LSU’s Bengal Tiger Mascot Sparks Debate
Apparently an LSU alum has suggested that its mascot descends from a Civil War brigade. An editorial from the Baton Rouge Advocate argues that it is time to move on, but in doing so offers an intriguing suggestion on how to appropriate Confederate symbols.
Whatever it was 150 years ago, it’s a Bengal tiger today. The times don’t allow the luxury of us fighting over a war our forefathers lost nearly 150 years ago. We have plenty to do right now in this region. The gallant sacrifices people made in the Civil War have been resolved, and we have a better society because of the way that war ended.
As for those offended by the Confederate flag, they, too, should move on. First, time has passed, and the symbol doesn’t mean the same thing to the vast majority as during the battles of the Civil War. Second, it wasn’t purple and gold in the context of the Confederacy. Finally, the best way to beat a symbol is not to banish it, but to incorporate it.

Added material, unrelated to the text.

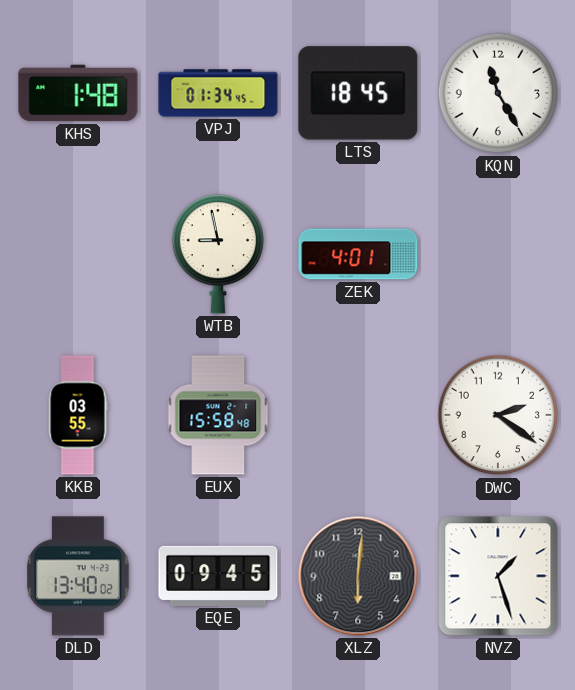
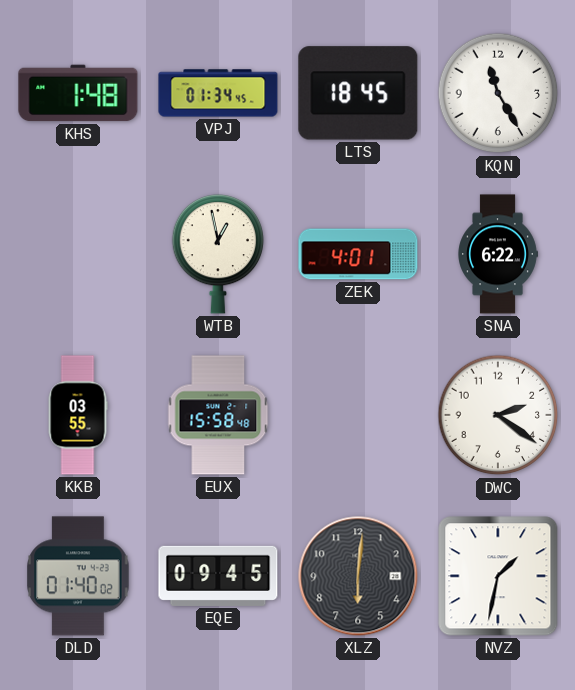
WTB: 8:58 -> 12:58
SNA: none -> 6:22
DLD: 13:40 -> 01:40
NVZ: 1:27 -> 1:32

What would happen if African Americans appropriated the Confederate flag as their own? I don’t mean in the way that Southern Heritage groups use individual African Americans to help them make the weakest of historical arguments. Imagine organizations like the NAACP and other civil rights groups waving the flag and identifying with a Southern past (not necessarily a Confederate past). Let’s assume that the heritage folks are right and the flag simply represents fighting for one’s freedom. Why couldn’t African Americans wave the flag as a way to celebrate the large-scale movements of fugitives off the plantations and into Union lines as the armies penetrated further into the Deep South? Perhaps the best example in all of American history of a people pushing for freedom. The upshot would be to water down the flag’s meaning to a point where it no longer represented one race. What would heritage groups do? Could they simply stand by and watch this happen or would they argue that the flag’s meaning is racially specific?